An overview of the Phalaenopsis orchid genome through BAC end sequence analysis.

BMC Plant Biol 2011 Jan 6;11. Epub 2011 Jan 6.

Department of Life Sciences, National Cheng Kung University, Tainan, Taiwan.

Background: Phalaenopsis orchids are popular floral crops, and development of new cultivars is economically important to floricultural industries worldwide. Analysis of orchid genes could facilitate orchid improvement. Bacterial artificial chromosome (BAC) end sequences (BESs) can provide the first glimpses into the sequence composition of a novel genome and can yield molecular markers for use in genetic mapping and breeding.

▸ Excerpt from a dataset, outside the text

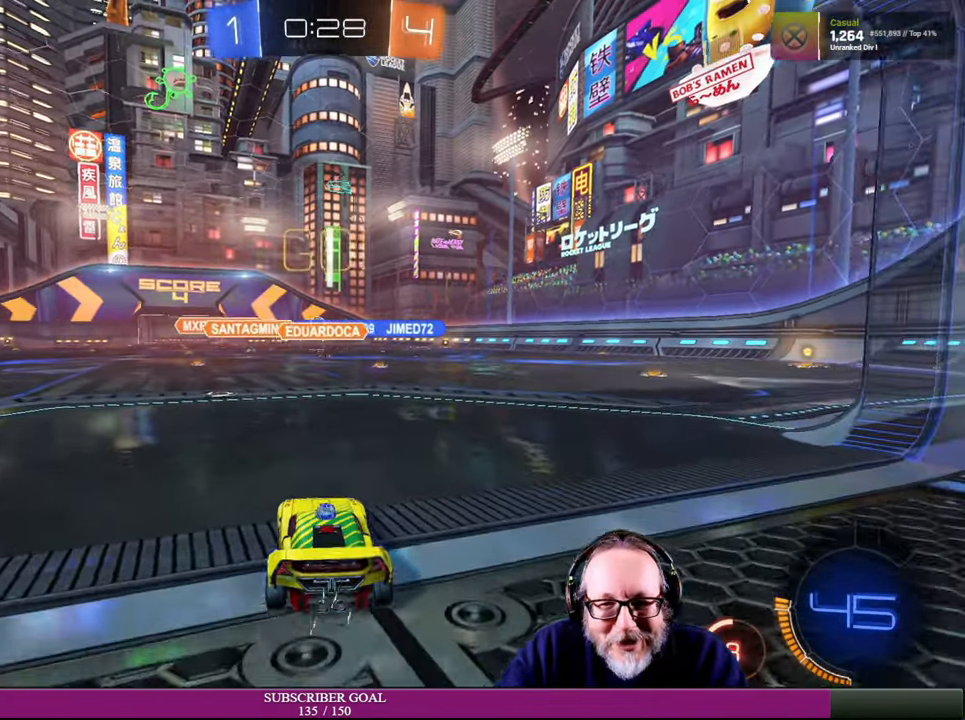
{"buttons": ["R2"], "left_stick": "center", "right_stick": "center", "events": [[250, "left_stick", "center"]]}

Results: We used two BAC libraries (constructed using the BamHI and HindIII restriction enzymes) of Phalaenopsis equestris to generate pair-end sequences from 2,920 BAC clones (71.4% and 28.6% from the BamHI and HindIII libraries, respectively), at a success rate of 95.7%. A total of 5,535 BESs were generated, representing 4.5 Mb, or about 0.3% of the Phalaenopsis genome. The trimmed sequences ranged from 123 to 1,397 base pairs (bp) in size, with an average edited read length of 821 bp. When these BESs were subjected to sequence homology searches, it was found that 641 (11.6%) were predicted to represent protein-encoding regions, whereas 1,272 (23.0%) contained repetitive DNA. Most of the repetitive DNA sequences were gypsy- and copia-like retrotransposons (41.9% and 12.8%, respectively), whereas only 10.8% were DNA transposons. Further, 950 potential simple sequence repeats (SSRs) were discovered. Dinucleotides were the most abundant repeat motifs; AT/TA dimer repeats were the most frequent SSRs, representing 253 (26.6%) of all identified SSRs. Microsynteny analysis revealed that more BESs mapped to the whole-genome sequences of poplar than to those of grape or Arabidopsis, and even fewer mapped to the rice genome. This work will facilitate analysis of the Phalaenopsis genome, and will help clarify similarities and differences in genome composition between orchids and other plant species.

Conclusion: Using BES analysis, we obtained an overview of the Phalaenopsis genome in terms of gene abundance, the presence of repetitive DNA and SSR markers, and the extent of microsynteny with other plant species. This work provides a basis for future physical mapping of the Phalaenopsis genome and advances our knowledge thereof.